[Love in disguise speaks to her orphan son]
You Heaven does not hate
Your ships driven on good a shore
Have courage in the face of Fate
Have faith and fear no more
.
Your scattered fleet is rejoined
Behold twelve swans above
Who have shepherded your ships
The birds of almighty Jove
.
My augury has come true
Now the path to Carthage pursue
.
The goddess turned in grace
Her scent ambrosial
Her hair a sweeping trace
To men queen Love is known
.
[the hero speaks]
You leave unkind and cruel
Your son you deceive and shun
In borrowed form and voice
Where do you run
.
They took the path
Her commands obeyed
Obscured in a misty shroud
The kindly goddess made
.
The goddess flew sublime
To her evergreen garden
In Paphos her holy shrine
Where a hundred altars smoke
And a thousand prayers chime
Aching hearts her powers invoke
Where garlands greenly vine
End 11
Notes
Both translations I am working from are extensively wordy, particularly where the doings and minutia of the deities were concerned, in much the way that modern comic superhero backstory and artifice are a never-ending object of fascination and focus. Please regard all such passages as those above as severely truncated. I do not consider this inauthentic according to the use of poetics as translucent portals upon events ancestral to the ancients, with such texts weighted doubly, in their original language and in English, with artistic accretions and poetic artifice.

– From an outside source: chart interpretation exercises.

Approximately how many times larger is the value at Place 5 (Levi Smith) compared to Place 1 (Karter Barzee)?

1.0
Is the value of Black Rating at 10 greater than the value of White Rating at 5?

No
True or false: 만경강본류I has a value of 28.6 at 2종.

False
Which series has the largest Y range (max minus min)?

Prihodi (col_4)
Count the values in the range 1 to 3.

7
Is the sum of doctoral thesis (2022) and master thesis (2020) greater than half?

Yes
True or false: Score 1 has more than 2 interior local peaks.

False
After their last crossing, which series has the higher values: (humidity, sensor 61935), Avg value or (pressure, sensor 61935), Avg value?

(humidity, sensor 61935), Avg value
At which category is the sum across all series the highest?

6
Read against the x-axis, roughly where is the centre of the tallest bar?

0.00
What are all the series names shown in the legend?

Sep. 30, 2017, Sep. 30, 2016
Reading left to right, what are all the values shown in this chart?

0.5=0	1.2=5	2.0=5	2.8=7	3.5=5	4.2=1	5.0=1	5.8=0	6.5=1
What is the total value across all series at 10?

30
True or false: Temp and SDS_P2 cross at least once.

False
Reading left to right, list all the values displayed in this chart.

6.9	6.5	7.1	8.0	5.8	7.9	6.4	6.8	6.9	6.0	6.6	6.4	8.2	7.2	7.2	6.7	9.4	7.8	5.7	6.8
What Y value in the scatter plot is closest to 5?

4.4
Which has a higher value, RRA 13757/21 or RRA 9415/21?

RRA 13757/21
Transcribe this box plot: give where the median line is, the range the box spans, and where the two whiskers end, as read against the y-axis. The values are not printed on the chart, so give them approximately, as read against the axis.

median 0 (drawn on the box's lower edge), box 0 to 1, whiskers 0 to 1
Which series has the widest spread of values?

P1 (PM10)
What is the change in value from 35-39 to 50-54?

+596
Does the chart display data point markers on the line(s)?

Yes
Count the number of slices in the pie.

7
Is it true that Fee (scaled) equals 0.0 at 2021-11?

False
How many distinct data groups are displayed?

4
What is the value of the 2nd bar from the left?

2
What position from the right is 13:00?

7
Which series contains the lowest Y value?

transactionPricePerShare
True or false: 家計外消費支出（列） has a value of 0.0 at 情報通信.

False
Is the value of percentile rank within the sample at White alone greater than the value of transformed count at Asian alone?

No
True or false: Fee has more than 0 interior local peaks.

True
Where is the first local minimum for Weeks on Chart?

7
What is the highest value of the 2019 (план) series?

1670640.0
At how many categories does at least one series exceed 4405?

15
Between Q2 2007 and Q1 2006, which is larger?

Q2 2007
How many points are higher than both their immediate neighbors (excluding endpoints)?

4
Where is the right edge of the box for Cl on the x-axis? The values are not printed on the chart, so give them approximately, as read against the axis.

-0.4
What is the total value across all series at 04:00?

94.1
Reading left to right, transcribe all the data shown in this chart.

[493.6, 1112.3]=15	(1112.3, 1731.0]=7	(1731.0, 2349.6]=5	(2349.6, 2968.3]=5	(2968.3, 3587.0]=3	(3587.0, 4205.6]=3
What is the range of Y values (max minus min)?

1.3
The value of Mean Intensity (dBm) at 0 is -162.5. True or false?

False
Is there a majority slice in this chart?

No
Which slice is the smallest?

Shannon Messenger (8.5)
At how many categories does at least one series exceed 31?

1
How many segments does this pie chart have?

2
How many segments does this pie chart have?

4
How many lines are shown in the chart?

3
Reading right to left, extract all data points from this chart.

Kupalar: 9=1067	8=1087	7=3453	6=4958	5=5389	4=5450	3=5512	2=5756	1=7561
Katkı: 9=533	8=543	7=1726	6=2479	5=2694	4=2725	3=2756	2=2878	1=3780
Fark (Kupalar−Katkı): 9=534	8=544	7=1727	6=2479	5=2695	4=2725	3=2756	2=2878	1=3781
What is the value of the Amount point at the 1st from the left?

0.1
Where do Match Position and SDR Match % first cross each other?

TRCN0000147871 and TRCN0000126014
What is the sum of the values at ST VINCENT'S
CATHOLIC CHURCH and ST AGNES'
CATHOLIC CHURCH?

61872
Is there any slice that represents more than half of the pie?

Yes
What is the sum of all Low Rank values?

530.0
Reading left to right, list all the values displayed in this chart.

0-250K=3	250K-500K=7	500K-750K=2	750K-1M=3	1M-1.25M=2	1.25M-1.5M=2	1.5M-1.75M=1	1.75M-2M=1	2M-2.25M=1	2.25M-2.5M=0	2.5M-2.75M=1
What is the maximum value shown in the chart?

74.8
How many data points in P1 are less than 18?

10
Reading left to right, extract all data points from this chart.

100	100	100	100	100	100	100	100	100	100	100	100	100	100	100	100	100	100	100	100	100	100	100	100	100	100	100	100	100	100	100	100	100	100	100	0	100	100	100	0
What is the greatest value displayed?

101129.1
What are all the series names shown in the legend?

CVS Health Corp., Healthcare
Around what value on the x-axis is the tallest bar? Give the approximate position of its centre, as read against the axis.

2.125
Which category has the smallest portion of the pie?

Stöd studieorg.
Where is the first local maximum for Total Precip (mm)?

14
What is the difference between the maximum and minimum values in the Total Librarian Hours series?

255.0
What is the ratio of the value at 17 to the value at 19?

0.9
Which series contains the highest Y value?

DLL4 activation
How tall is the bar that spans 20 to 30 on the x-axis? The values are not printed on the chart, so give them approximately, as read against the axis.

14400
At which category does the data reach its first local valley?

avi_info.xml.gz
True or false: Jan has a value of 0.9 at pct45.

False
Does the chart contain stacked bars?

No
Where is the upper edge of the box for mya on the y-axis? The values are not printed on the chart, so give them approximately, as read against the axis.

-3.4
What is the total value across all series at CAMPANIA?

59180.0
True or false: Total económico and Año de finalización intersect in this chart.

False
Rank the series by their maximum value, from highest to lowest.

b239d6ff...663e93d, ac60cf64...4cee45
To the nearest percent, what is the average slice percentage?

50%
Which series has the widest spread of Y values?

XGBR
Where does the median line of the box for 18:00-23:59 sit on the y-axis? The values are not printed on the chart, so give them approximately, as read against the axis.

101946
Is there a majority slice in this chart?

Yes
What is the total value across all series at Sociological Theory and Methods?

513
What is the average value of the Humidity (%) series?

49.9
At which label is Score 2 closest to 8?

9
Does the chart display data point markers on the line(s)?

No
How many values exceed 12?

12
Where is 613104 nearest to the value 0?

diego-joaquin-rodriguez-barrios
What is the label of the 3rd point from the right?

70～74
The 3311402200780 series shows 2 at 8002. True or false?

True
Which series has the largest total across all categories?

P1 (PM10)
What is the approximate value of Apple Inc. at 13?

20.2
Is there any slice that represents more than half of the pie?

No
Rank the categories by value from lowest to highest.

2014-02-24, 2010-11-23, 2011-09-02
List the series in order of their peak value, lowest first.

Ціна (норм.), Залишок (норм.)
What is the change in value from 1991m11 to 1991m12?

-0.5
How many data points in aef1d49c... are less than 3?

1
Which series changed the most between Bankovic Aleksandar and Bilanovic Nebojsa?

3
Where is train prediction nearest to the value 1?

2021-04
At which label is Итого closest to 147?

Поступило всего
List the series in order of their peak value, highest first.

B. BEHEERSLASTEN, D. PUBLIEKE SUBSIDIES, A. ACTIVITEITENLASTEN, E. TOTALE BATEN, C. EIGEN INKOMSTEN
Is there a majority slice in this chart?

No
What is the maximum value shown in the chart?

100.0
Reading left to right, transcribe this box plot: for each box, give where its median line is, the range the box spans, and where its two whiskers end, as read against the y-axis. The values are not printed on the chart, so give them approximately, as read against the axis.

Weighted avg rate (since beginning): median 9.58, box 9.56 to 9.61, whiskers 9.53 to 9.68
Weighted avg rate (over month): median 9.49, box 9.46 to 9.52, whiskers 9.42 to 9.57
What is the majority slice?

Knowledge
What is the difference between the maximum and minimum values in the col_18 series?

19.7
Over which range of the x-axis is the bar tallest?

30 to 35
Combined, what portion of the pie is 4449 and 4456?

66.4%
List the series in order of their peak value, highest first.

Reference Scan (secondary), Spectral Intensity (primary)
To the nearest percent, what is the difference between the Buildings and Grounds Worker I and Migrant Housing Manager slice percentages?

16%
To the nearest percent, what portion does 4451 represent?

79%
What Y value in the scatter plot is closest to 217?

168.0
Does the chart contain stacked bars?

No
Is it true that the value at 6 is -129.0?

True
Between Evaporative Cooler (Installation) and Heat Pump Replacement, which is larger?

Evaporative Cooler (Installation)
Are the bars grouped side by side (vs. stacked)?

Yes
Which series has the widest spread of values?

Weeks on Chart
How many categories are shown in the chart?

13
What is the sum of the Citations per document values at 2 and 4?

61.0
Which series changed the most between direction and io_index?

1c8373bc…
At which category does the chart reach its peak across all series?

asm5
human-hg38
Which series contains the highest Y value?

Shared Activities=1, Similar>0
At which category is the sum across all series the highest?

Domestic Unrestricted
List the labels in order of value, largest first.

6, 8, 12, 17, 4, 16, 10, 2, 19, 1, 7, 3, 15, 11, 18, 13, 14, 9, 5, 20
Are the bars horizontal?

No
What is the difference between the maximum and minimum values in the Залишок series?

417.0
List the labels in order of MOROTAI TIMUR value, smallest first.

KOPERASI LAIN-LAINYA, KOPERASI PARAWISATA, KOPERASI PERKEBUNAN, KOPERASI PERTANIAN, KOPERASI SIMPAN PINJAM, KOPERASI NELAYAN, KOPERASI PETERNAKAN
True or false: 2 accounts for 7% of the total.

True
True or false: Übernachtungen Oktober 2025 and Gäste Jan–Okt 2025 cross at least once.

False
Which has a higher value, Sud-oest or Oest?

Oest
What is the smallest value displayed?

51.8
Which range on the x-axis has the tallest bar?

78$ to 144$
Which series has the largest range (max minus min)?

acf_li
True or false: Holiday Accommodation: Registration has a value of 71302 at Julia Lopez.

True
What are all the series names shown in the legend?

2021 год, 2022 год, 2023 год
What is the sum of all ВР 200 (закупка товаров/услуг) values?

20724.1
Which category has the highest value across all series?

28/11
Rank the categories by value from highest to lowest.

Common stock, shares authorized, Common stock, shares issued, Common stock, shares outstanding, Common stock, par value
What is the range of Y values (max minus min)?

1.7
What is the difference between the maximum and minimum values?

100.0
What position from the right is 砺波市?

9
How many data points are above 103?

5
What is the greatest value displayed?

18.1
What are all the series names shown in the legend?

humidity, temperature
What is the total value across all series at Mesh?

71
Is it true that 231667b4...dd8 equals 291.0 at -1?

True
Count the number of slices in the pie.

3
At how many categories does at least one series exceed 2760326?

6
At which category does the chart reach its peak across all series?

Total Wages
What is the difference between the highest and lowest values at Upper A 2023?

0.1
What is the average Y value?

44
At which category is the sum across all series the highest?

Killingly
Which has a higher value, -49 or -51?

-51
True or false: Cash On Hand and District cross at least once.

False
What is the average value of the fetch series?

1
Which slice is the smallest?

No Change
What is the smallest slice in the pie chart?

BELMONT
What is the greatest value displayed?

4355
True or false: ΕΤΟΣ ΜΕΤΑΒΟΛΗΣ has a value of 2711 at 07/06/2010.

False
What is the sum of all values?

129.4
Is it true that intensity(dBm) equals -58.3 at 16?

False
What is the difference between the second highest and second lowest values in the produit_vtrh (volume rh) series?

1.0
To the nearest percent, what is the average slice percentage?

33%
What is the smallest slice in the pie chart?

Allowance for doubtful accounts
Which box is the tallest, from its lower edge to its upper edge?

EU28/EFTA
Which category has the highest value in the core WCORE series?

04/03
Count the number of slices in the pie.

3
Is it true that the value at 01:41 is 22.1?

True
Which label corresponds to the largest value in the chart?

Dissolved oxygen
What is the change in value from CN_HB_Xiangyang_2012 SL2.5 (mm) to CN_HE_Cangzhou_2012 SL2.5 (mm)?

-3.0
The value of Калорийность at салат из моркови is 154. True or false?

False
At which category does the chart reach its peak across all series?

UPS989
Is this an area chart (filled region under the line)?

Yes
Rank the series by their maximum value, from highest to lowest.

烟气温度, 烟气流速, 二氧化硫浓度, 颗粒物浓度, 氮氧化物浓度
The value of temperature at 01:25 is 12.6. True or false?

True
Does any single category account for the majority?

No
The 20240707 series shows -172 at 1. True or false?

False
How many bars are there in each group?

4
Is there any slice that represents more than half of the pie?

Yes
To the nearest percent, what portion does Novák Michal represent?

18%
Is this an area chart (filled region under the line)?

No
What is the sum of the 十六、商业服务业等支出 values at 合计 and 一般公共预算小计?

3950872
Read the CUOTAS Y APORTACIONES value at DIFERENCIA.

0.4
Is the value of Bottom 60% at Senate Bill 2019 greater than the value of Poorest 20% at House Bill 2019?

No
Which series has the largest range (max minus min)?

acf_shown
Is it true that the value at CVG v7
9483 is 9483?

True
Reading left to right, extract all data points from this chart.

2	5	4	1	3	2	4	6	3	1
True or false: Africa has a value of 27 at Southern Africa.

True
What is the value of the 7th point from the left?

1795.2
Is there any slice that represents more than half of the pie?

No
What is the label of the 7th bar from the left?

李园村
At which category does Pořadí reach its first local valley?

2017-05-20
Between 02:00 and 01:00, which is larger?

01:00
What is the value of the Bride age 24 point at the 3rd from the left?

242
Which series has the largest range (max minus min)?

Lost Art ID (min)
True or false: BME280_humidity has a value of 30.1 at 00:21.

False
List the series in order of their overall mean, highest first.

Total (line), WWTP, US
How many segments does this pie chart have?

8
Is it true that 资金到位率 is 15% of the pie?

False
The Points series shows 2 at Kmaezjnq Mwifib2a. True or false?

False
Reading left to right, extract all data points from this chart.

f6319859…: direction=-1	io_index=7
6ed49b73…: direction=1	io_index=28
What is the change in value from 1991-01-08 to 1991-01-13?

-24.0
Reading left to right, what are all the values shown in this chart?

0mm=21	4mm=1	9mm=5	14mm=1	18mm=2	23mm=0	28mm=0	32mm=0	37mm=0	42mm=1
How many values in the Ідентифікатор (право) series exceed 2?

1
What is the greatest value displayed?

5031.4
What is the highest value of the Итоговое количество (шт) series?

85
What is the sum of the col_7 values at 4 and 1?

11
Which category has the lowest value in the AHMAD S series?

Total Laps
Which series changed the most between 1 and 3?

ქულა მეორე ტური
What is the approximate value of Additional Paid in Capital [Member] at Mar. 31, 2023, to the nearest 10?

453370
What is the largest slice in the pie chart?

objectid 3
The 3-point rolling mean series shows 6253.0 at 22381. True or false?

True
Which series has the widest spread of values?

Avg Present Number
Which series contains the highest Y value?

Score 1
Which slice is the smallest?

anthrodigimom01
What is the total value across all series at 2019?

Do note that the number of ships [7] making initial anchorage, the 12 swans and the 12 ships they guided, are assigned numbers of mythic significance, one being the days of the week and the other the months of the year as well as the number of greater deities of the Olympian pantheon. Also note that in Beowulf, “the swan road” is the name given to the sea lanes followed by seafaring men.